3. In the case of [employees] occupying managerial posts, conduct generally considered to be a possible ground for dismissal in accordance with paragraph 2 shall rule out any possibility of continued employment. …
(Grundordnung des kirchlichen Dienstes im Rahmen kirchlicher Arbeitsverhältnisse [GrO 1993] [Basic Regulations on Employment Relationships in the Service of the Church], Sept. 22, 1993, AMTSBLATT DES ERZBISTUMS KÖLN [OFFICIAL JOURNAL OF THE ARCHDIOCESE OF COLOGNE] 1993, at 222, repromulgated in AMTSBLATT DES ERZBISTUMS KÖLN 2015, at 146 (citations omitted).)
The ECJ recalled its ruling in an earlier case that if a church asserts that because of the nature of the activities concerned or the context in which the activities are to be carried out, religion constitutes a genuine, legitimate, and justified occupational requirement, such an assertion must be subject to effective judicial review. (Case C‑68/17, at 43 (citing Case C 414/16, Egenberger v. Evangelisches Werk für Diakonie und Entwicklung eV, Apr. 17, 2018, ECLI:EU:C:2018:257, at 55, InfoCuria website).) The ECJ found that the same reasons in support of a requirement for effective judicial review apply in the case at issue. (Case C‑68/17, at 44.)
It stated that the national court must review whether such an occupational requirement is in fact genuine, legitimate, and justified. “Genuine” means that religion “must be necessary because of the importance of the occupational activity in question for the promotion of that ethos or the exercise by the church or organisation of its right of autonomy.” (Id. at 51.) A requirement is “legitimate” when it is not used to pursue an aim that has no connection with that ethos or with the exercise by the church or organization of its right of autonomy. (Id. at 52.) Finally, the ECJ held that “justified” means that the church can show that there is a probable and substantial risk that its ethos or autonomy are undermined if such an occupational requirement is not imposed. (Id. at 53.)

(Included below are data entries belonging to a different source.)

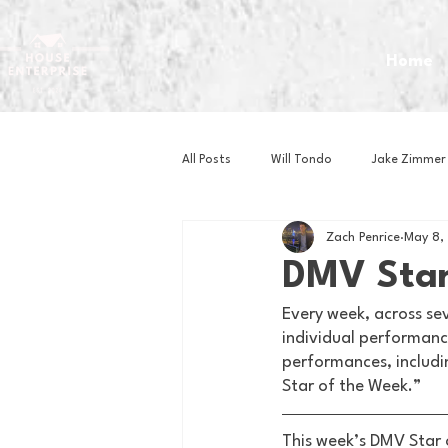
Home
All Posts
Will Tondo
Jake Zimmer
Zach Penrice
May 8,
Zach Mastrianni
Om Brown
DMV Star
Every week, across se
Baseball
Basketball
Book 
individual performance
performances, includi
Star of the Week.” 
Gaming
Golf
Hockey
This week’s DMV Star 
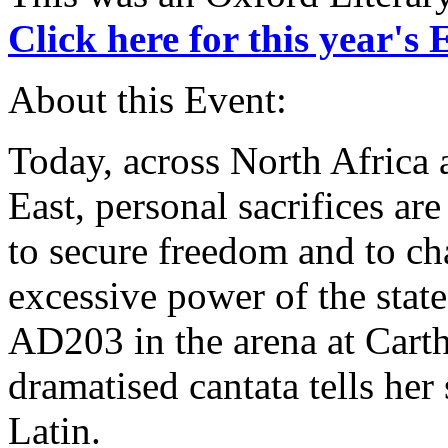
Click here for this year's
About this Event:
Today, across North Africa
East, personal sacrifices ar
to secure freedom and to ch
excessive power of the state
AD203 in the arena at Cart
dramatised cantata tells her
Latin.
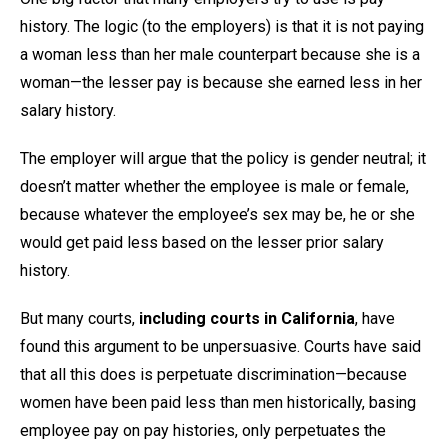
history. The logic (to the employers) is that it is not paying
a woman less than her male counterpart because she is a
woman—the lesser pay is because she earned less in her
salary history.
The employer will argue that the policy is gender neutral; it
doesn’t matter whether the employee is male or female,
because whatever the employee’s sex may be, he or she
would get paid less based on the lesser prior salary
history.
But many courts,
including courts in California
, have
found this argument to be unpersuasive. Courts have said
that all this does is perpetuate discrimination—because
women have been paid less than men historically, basing
employee pay on pay histories, only perpetuates the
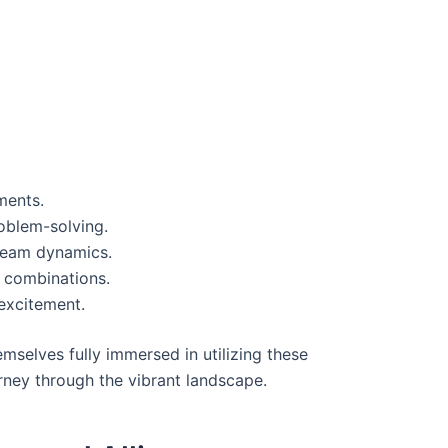
ments.
oblem-solving.
 team dynamics.
s combinations.
excitement.
emselves fully immersed in utilizing these
rney through the vibrant landscape.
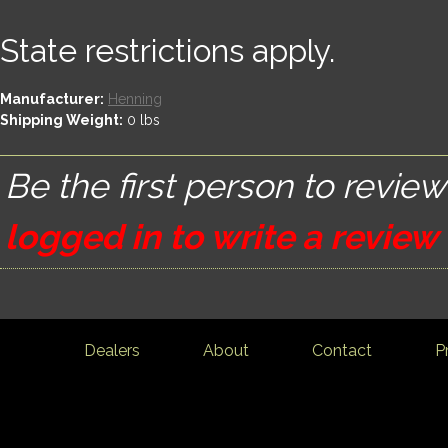
State restrictions apply.
Manufacturer:
Henning
Shipping Weight:
0
lbs
Be the first person to review
logged in to write a review
Dealers
About
Contact
P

The ECJ stated that it is ultimately up to the national court to determine if these requirements are fulfilled, but the ECJ could nonetheless provide guidance. (Id. at 56.) It concluded that in the present case, it appears that these requirements are not fulfilled, because upholding “the sacred and indissoluble nature of religious marriage” does not seem to be necessary to provide medical advice and care and head an internal medicine department. (Id. at 57 & 58.) In the Court’s view, this finding is corroborated by the fact that Catholic employees in managerial positions are subjected to a different standard of good faith and loyalty than employees in managerial positions who are of a different faith or of no faith. (Id. at 59.)
In addition, the ECJ held that the occupational requirement does not seem to be justified. However, as with the previous requirement, it is ultimately up to the national court to verify whether the defendant has shown that there is a probable and substantial risk to its ethos or autonomy without it. (Id. at 60.)
Finally, the ECJ recalled that a national court must interpret the national law, in this case the German General Law on Equal Treatment, in a manner consistent with the EU Equal Treatment Directive as interpreted by the ECJ and, if necessary, change established national case law. (Id. at 63 & 64.) It stated that the prohibition of all discrimination on grounds of religion or belief is a mandatory general principle of EU law, codified in article 21 of the Charter of Fundamental Rights of the European Union. In the opinion of the Court, this principle confers on individuals “a right that they may actually rely on in disputes between them in a field covered by EU law.” (Id. at 69.) The Court concluded that if an interpretation of the national law consistent with EU law is not possible, the national court must disapply the national law. (Id. at 70; Charter of Fundamental Rights of the European Union art. 21, 2007 O.J. (C 303) 1, EUR-Lex website.)